Kopfschmerz im Mittelpunkt
Zentralen Stellenwert in der Neurologischen Schmerzambulanz nimmt das Thema Kopfschmerz ein. „Hier stellen sich zumeist Menschen mit sogenannten primären Kopfschmerzen vor, neben Patienten mit Spannungskopfschmerzen und Clusterkopfschmerzen vor allem solche mit Migräne in episodischer und chronischer Form“, erklärt der Neurologe. „Bei Migräne besteht neben meist halbseitigen pochenden Kopfschmerzen vor allem ein ausgeprägtes Rückzugsbedürfnis und nicht selten eine starke Übelkeit.“ Im Vergleich dazu leiden Patienten mit Clusterkopfschmerzen in der Attacke unerträgliche einseitige Kopfschmerzen mit Begleitsymptomen wie einem tränenden oder geröteten Auge bzw. einer rinnenden Nase. „Typischerweise sind die Patienten in der Attacke meist agitiert und können – im Gegensatz zur Migräne – nicht ruhig im Bett liegen bleiben.“ Spannungskopfschmerzen sind in ihrer Intensität nicht derart stark ausgeprägt und treten nicht in Form von Attacken auf. „Allerdings können sie nahezu durchgehend tage- und wochenlang bestehen.“
Was tun? Lebensstil anpassen, Entspannung und Medikamente
„Wenn Erwachsene öfter unter Kopfschmerzen leiden, sollte auf jeden Fall der Hausarzt konsultiert werden. Es empfiehlt sich auch das Führen eines Kopfschmerztagebuchs und gegebenenfalls die Vorstellung bei einem Facharzt für Neurologie.“
OA Dr. Stefan Einsiedler
Leiter der neurologischen Schmerzambulanz
Bei einer Überweisung ans Klinikum erhalten die Betroffenen eine umfangreiche Aufklärung über die jeweilige Kopfschmerzart und zu Lebensstilmodifikation, welche das Auftreten von Attacken mindern können, sowie Ratschläge, wie man sich in einer Attacke verhalten sollte. „Bei Bedarf werden auch komplementäre Therapieansätze wie physikalische Medizin oder progressive Muskelentspannung nach Jacobson vermittelt. Und natürlich werden Medikamente eingesetzt, welche auf die Begleiterkrankungen des Patienten genau abgestimmt sind. Vor allem im Bereich der Migräne kam es in den letzten Jahren zum Teil zu innovativen Therapieansätzen mit monoklonalen Antikörpern, den sogenannten CGRP-Blockern“, so der Kopfwehexperte. Die Effekte der CGRP-Inhibitoren beruhen auf ihrer Bindungsfähigkeit an das gefäßerweiternde und entzündungsfördernde Neuropeptid „Calcitonin Gene-Related Peptide“, welches bei Migräne eine zentrale Rolle einnimmt.

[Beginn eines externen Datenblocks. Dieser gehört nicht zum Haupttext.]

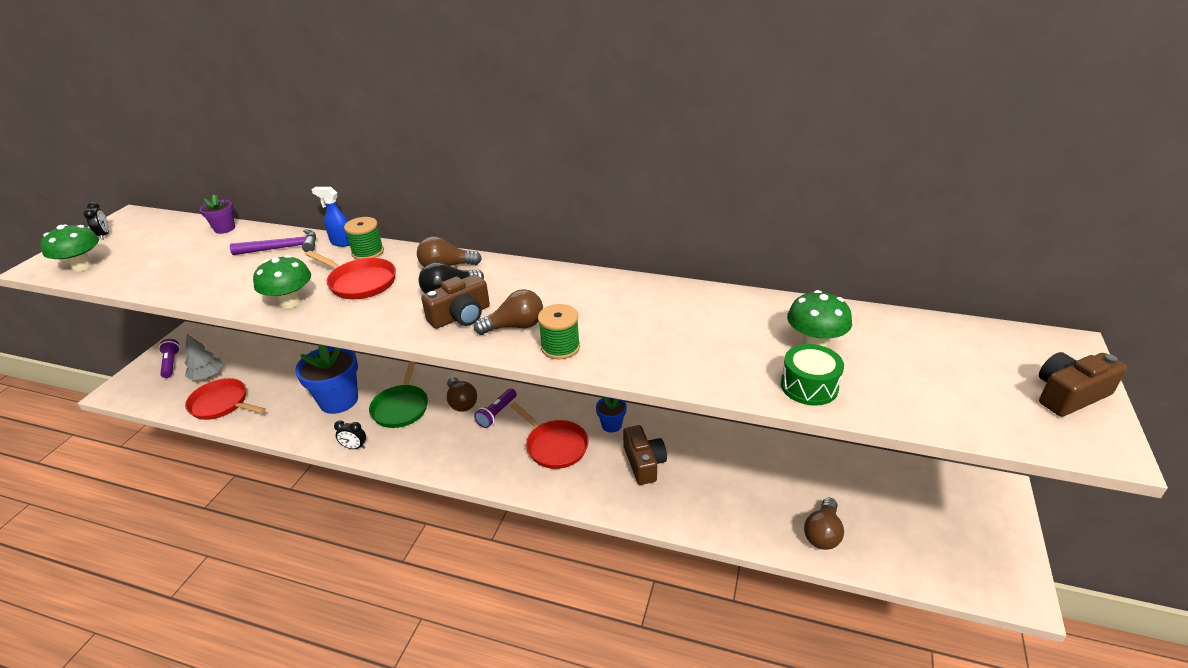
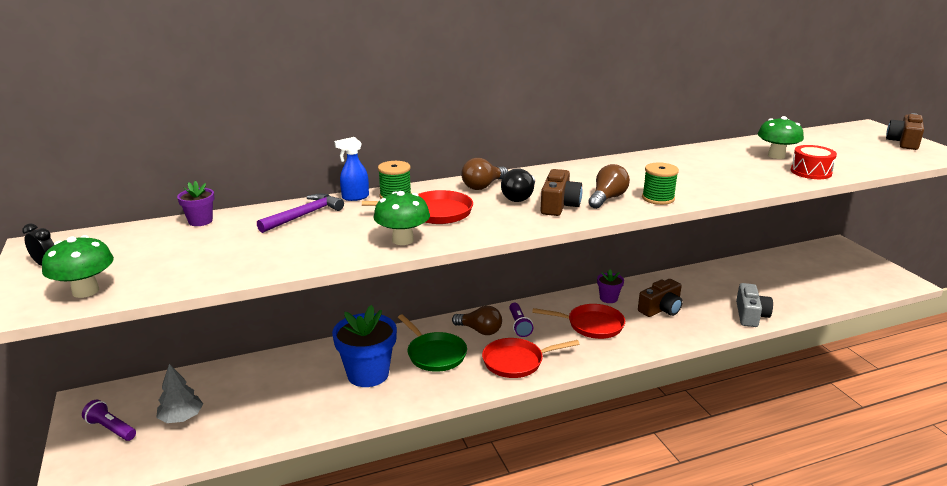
camera: 40 degrees left, 10 degrees down
(222, 404) = (243, 429): red pan -> red pan (516, 362)
(354, 447) = (440, 395): black clock -> none
(611, 425) = (608, 298): blue flower pot -> purple flower pot
(644, 463) = (661, 309): brown camera -> brown camera turned 105 degrees clockwise
(727, 521) = (750, 315): none -> grey camera
(809, 386) = (810, 172): green drum -> red drum
(822, 533) = (800, 298): brown light bulb -> none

Kopfweh ist auch Kindersache
Kopfschmerzen zählen auch bei Kindern und Jugendlichen zu den häufigsten Erkrankungen. Manchmal sind wiederkehrende, unklare Bauchschmerzen im Kindesalter ein Hinweis für eine Migräne, daran zu denken ist vor allem bei bekanntem Bestehen einer Migräne in der Familie. Mädchen sind von Kopfschmerzen öfter betroffen als Jungen. Zur Kopfschmerzabklärung kann der Kinderarzt betroffene Kinder und Jugendliche ans Klinikum Wels-Grieskirchen überweisen. Neben einer Schmerzmedikation gibt es sowohl für erwachsene als auch junge Kopfschmerzpatienten viele hilfreiche Verhaltensmaßnahmen für den Alltag, deren Wirkung in vielen Studien belegt ist.